━━━ INPUT ━━━

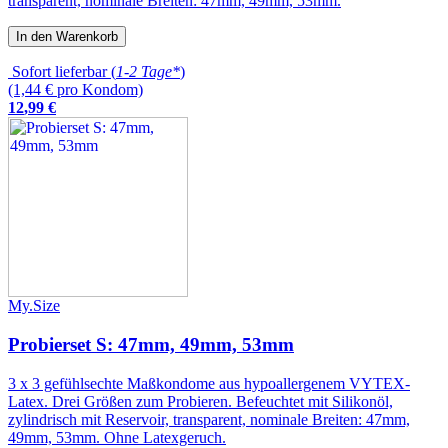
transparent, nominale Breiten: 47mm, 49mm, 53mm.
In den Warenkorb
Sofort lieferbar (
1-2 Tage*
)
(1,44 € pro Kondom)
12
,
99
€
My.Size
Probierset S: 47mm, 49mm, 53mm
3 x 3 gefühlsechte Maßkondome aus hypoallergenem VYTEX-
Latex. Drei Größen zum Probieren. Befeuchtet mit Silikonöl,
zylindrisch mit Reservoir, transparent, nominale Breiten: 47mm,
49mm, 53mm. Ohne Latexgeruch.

━━━
━━━ INPUT ━━━

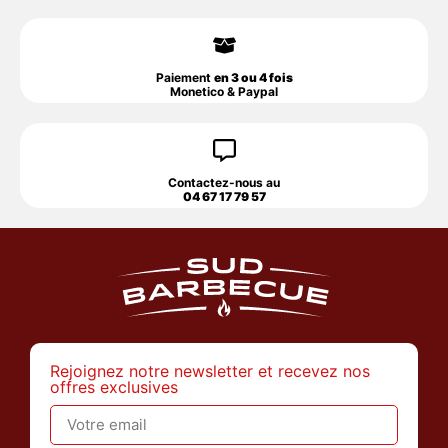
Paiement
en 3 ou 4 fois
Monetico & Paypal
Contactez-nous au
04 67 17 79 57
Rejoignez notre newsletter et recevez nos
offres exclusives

━━━
━━━ INPUT ━━━

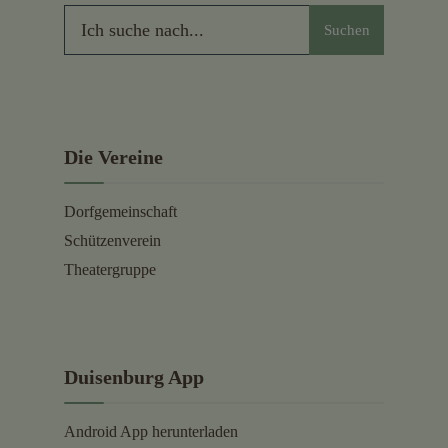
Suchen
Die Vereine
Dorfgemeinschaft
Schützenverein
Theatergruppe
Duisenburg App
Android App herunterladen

━━━

### TASK TO CARRY OUT
Beginning with the line that has "transparent, nominale Breiten: 47mm, 49mm, 53mm." and ending with the line that has "49mm, 53mm. Ohne Latexgeruch.", set down the lines above exactly and include no others.

### FINISHED EXERCISE
transparent, nominale Breiten: 47mm, 49mm, 53mm.
In den Warenkorb
Sofort lieferbar (
1-2 Tage*
)
(1,44 € pro Kondom)
12
,
99
€
My.Size
Probierset S: 47mm, 49mm, 53mm
3 x 3 gefühlsechte Maßkondome aus hypoallergenem VYTEX-
Latex. Drei Größen zum Probieren. Befeuchtet mit Silikonöl,
zylindrisch mit Reservoir, transparent, nominale Breiten: 47mm,
49mm, 53mm. Ohne Latexgeruch.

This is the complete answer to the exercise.